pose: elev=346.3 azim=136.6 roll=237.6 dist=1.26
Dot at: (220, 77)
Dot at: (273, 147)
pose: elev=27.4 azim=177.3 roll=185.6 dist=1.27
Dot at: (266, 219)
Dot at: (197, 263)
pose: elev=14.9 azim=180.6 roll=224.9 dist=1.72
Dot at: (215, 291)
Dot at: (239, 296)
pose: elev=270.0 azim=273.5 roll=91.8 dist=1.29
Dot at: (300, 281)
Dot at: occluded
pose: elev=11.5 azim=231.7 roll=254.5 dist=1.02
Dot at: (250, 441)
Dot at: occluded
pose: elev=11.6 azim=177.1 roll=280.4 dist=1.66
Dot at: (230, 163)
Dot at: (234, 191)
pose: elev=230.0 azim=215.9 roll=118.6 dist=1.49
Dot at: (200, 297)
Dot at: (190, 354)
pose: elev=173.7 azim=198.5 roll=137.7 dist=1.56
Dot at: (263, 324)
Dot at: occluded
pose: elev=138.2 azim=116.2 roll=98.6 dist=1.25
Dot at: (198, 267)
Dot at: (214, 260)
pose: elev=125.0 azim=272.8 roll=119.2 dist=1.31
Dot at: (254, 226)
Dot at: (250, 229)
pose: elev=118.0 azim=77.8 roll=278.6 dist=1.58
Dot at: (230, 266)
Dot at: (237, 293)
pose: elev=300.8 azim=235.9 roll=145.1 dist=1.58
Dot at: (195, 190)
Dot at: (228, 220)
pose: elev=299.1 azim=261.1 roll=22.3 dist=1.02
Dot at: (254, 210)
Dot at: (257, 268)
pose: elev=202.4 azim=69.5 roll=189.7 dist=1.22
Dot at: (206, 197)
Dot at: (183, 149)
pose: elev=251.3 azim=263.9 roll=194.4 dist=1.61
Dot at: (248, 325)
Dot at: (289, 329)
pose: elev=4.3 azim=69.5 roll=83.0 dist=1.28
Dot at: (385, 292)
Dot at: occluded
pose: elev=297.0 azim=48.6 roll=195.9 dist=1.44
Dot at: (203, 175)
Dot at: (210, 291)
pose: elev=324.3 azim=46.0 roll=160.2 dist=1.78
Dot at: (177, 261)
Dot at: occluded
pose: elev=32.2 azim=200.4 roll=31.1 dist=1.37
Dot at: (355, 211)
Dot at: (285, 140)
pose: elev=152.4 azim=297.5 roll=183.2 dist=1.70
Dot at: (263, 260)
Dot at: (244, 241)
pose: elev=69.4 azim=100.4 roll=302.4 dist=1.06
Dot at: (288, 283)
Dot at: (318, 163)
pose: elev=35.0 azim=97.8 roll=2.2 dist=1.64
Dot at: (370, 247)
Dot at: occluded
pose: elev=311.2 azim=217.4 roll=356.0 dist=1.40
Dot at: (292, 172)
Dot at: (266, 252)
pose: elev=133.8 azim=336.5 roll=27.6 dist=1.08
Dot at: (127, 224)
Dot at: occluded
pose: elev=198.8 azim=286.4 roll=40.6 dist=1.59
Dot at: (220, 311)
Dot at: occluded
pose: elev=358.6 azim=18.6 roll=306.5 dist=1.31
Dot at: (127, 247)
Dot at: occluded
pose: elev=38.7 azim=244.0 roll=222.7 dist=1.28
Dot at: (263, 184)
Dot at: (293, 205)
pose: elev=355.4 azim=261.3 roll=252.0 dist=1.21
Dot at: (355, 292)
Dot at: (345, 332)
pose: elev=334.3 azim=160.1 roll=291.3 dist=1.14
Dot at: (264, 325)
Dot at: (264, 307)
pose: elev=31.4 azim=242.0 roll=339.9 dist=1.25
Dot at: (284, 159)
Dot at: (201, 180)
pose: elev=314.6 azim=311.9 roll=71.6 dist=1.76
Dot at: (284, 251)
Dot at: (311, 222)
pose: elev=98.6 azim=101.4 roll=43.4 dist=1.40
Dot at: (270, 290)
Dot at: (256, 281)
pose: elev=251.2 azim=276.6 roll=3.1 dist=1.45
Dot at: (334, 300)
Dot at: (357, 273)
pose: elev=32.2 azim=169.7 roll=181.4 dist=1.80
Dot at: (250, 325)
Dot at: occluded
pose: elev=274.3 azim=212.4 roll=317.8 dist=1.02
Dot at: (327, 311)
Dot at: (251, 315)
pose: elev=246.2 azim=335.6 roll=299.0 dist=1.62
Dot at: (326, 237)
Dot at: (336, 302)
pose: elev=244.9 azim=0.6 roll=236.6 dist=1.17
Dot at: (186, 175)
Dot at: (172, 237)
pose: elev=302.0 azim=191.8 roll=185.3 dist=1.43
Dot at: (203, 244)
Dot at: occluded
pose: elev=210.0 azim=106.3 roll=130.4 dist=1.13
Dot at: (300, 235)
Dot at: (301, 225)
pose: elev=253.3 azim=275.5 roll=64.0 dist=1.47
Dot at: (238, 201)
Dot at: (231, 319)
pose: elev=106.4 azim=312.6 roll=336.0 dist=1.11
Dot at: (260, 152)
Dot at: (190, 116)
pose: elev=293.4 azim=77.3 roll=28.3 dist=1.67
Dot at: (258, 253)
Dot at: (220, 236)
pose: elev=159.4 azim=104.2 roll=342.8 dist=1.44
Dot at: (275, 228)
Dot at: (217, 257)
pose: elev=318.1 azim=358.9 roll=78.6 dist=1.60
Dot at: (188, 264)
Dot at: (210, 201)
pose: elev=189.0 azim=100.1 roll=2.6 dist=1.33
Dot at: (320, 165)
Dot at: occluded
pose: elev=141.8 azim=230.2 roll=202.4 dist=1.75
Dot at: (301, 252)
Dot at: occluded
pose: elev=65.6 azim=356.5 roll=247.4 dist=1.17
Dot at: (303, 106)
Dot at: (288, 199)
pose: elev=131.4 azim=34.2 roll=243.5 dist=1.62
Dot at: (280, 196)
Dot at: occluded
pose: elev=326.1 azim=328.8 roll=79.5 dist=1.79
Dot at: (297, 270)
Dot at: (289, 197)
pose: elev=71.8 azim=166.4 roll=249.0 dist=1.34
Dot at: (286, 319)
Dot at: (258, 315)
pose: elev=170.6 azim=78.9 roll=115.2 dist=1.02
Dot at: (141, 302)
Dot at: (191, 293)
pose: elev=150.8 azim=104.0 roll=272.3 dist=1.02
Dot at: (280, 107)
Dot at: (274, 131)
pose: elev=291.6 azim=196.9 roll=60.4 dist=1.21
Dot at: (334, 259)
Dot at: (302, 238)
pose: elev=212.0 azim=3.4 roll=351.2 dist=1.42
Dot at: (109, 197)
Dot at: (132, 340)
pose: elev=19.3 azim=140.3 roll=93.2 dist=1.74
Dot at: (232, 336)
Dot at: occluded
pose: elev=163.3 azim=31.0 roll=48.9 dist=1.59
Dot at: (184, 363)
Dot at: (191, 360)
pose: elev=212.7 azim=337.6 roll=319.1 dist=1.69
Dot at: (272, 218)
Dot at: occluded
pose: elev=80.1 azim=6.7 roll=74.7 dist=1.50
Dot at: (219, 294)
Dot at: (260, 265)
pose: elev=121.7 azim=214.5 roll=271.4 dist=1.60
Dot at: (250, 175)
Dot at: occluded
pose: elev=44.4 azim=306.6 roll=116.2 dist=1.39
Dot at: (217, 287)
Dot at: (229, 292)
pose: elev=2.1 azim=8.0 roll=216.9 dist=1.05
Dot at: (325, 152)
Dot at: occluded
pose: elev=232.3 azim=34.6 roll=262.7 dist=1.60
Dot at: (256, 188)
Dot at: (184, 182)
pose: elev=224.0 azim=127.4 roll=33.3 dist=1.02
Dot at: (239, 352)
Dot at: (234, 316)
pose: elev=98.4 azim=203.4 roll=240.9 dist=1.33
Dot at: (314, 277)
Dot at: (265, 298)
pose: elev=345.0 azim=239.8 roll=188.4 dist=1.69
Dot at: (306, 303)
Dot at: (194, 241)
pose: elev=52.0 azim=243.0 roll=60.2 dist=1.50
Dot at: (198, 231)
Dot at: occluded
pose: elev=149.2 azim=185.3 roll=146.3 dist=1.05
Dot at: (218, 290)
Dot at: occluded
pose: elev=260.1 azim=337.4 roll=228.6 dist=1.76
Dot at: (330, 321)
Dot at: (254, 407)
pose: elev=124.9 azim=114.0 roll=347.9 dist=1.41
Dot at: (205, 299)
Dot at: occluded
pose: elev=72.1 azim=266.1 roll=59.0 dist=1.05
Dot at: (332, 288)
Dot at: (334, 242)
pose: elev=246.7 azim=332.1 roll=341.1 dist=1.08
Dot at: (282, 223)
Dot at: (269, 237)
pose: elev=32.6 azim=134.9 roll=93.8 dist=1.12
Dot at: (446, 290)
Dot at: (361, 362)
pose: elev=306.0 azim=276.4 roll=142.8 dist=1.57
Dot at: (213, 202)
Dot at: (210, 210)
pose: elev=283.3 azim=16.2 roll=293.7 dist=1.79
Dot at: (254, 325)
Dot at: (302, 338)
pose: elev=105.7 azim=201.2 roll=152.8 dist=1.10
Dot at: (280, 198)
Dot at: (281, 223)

◆ ◆ ◆ ◆ ◆

■ **WRITTEN INSTRUCTION**
Turn the records above into a numbered list, from the line containing "pose: elev=11.6 azim=177.1" down to the line containing "Dot at: (266, 252)", with both of those lines included and any blank lines left out.

■ **EXERCISE RESPONSE**
1. pose: elev=11.6 azim=177.1 roll=280.4 dist=1.66
2. Dot at: (230, 163)
3. Dot at: (234, 191)
4. pose: elev=230.0 azim=215.9 roll=118.6 dist=1.49
5. Dot at: (200, 297)
6. Dot at: (190, 354)
7. pose: elev=173.7 azim=198.5 roll=137.7 dist=1.56
8. Dot at: (263, 324)
9. Dot at: occluded
10. pose: elev=138.2 azim=116.2 roll=98.6 dist=1.25
11. Dot at: (198, 267)
12. Dot at: (214, 260)
13. pose: elev=125.0 azim=272.8 roll=119.2 dist=1.31
14. Dot at: (254, 226)
15. Dot at: (250, 229)
16. pose: elev=118.0 azim=77.8 roll=278.6 dist=1.58
17. Dot at: (230, 266)
18. Dot at: (237, 293)
19. pose: elev=300.8 azim=235.9 roll=145.1 dist=1.58
20. Dot at: (195, 190)
21. Dot at: (228, 220)
22. pose: elev=299.1 azim=261.1 roll=22.3 dist=1.02
23. Dot at: (254, 210)
24. Dot at: (257, 268)
25. pose: elev=202.4 azim=69.5 roll=189.7 dist=1.22
26. Dot at: (206, 197)
27. Dot at: (183, 149)
28. pose: elev=251.3 azim=263.9 roll=194.4 dist=1.61
29. Dot at: (248, 325)
30. Dot at: (289, 329)
31. pose: elev=4.3 azim=69.5 roll=83.0 dist=1.28
32. Dot at: (385, 292)
33. Dot at: occluded
34. pose: elev=297.0 azim=48.6 roll=195.9 dist=1.44
35. Dot at: (203, 175)
36. Dot at: (210, 291)
37. pose: elev=324.3 azim=46.0 roll=160.2 dist=1.78
38. Dot at: (177, 261)
39. Dot at: occluded
40. pose: elev=32.2 azim=200.4 roll=31.1 dist=1.37
41. Dot at: (355, 211)
42. Dot at: (285, 140)
43. pose: elev=152.4 azim=297.5 roll=183.2 dist=1.70
44. Dot at: (263, 260)
45. Dot at: (244, 241)
46. pose: elev=69.4 azim=100.4 roll=302.4 dist=1.06
47. Dot at: (288, 283)
48. Dot at: (318, 163)
49. pose: elev=35.0 azim=97.8 roll=2.2 dist=1.64
50. Dot at: (370, 247)
51. Dot at: occluded
52. pose: elev=311.2 azim=217.4 roll=356.0 dist=1.40
53. Dot at: (292, 172)
54. Dot at: (266, 252)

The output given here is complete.